THE DATA.
□ □ □ □ □
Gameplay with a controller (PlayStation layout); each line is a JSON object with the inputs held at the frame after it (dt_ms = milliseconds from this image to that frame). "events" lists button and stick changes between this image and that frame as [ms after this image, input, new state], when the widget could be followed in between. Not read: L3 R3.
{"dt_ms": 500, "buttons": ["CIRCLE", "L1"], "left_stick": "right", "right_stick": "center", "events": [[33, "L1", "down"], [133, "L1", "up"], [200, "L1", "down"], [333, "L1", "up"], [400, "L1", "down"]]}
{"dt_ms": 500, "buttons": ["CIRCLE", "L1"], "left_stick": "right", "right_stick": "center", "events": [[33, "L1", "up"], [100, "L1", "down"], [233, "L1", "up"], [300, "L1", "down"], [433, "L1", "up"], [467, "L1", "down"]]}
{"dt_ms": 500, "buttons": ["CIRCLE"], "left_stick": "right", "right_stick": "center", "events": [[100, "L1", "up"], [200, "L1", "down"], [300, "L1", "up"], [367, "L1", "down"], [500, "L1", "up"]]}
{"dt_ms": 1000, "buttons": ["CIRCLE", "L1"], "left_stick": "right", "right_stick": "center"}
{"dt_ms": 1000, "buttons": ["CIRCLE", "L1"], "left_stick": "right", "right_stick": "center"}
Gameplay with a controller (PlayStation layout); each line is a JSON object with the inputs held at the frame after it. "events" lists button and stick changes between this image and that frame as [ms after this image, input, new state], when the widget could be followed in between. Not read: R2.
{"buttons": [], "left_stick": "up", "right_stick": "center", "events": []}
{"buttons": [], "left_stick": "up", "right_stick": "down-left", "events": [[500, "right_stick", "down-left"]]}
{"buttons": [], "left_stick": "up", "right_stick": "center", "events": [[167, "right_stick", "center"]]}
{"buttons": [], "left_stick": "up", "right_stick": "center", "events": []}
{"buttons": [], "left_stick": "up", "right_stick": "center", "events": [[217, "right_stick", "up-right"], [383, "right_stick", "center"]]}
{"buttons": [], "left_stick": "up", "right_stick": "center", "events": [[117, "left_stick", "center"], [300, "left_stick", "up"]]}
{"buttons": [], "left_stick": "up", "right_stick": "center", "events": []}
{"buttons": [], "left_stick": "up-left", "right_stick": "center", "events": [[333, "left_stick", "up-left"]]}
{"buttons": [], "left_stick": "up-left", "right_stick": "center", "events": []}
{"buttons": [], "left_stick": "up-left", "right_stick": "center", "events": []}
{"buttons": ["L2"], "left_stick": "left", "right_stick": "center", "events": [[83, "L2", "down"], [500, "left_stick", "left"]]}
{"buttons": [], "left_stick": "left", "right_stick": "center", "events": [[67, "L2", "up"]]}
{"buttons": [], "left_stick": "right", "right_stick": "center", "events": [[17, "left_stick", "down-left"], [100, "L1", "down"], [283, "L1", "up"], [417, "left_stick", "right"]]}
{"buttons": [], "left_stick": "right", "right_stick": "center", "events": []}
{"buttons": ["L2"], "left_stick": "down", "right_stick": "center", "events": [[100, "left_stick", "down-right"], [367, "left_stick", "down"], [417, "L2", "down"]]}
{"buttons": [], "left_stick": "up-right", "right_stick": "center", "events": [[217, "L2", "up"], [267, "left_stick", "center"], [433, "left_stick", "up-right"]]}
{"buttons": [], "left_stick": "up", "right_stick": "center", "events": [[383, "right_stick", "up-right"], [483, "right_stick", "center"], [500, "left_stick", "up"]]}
□ □ □ □ □
GOAL OF THE EXERCISE. Look for the string "state" in the entries above. Copy every line that has it.

ANSWER AREA.
Gameplay with a controller (PlayStation layout); each line is a JSON object with the inputs held at the frame after it (dt_ms = milliseconds from this image to that frame). "events" lists button and stick changes between this image and that frame as [ms after this image, input, new state], when the widget could be followed in between. Not read: L3 R3.
Gameplay with a controller (PlayStation layout); each line is a JSON object with the inputs held at the frame after it. "events" lists button and stick changes between this image and that frame as [ms after this image, input, new state], when the widget could be followed in between. Not read: R2.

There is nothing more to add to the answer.